Oliver said Kristianson was “brazen, bold and only getting more and more emboldened as the years went on.”
One accuser was 14 when she met him in 1999 through a YMCA summer camp, Oliver said, adding the defendant was 21. “Flirtatious” messages eventually graduated to him taking her to a Trabuco Hills High School dance, Oliver said.
Kristianson would engage in sex acts with her in a local community center and in his car, Oliver said.
“She repeatedly said to him she wanted to be his girlfriend,” Oliver said. “She was so excited to go to the dance with him. She loved the attention she was getting from him.”
Another accuser met him in 1998 when she was 11 years old, Oliver said. The defendant sexually assaulted her as they watched a movie together, Oliver argued.
Another accuser said she met him when she was 11 in 2002 and he was a cheerleading coach at Magic All-Stars.
One accuser said he started molesting her when she was 9 years old in 2002 through 2004, Oliver said.
Another accuser was 15 when the defendant allegedly sexually assaulted her as her cheerleading coach, Oliver said. He would allegedly pick her up at Dana Hills High School and assault her in her home jacuzzi and in her bedroom, Oliver said.
Another accuser was 16 when she met him through cheerleading in 2004, and another alleged victim was 13 around the same time, Oliver said.
One accuser “felt she was in a relationship with the defendant,” Oliver said.
“She felt that she loved him and that he loved her,” Oliver said. “Up until recently she felt she still loved him, something she’s battled with.”
Another alleged victim said she was 12 when he molested her, Oliver said.

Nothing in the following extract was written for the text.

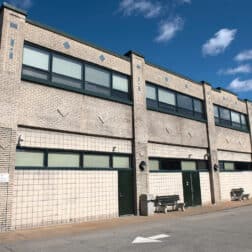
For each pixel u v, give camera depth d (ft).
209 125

That accuser testified she’s struggled with substance abuse, Oliver said.
Kristianson’s attorney, Cyrus Shahrooz Tabibnia argued that one of the accusers remained his “friend” on Instagram over the past “15 or 20 years or so,” until he was arrested.
“I would suggest her claims are not credible,” Tabibnia said.
The defense attorney also argued that some of the accusers could not accurately describe his residences or other details when he questioned them during testimony.
Some of the accusers are “relying on alleged memories from 25 years ago. This is the problem with this case,” Tabibnia said.
Two of the accusers have substance abuse issues and jurors could consider that to weigh their credibility, Tabibnia argued.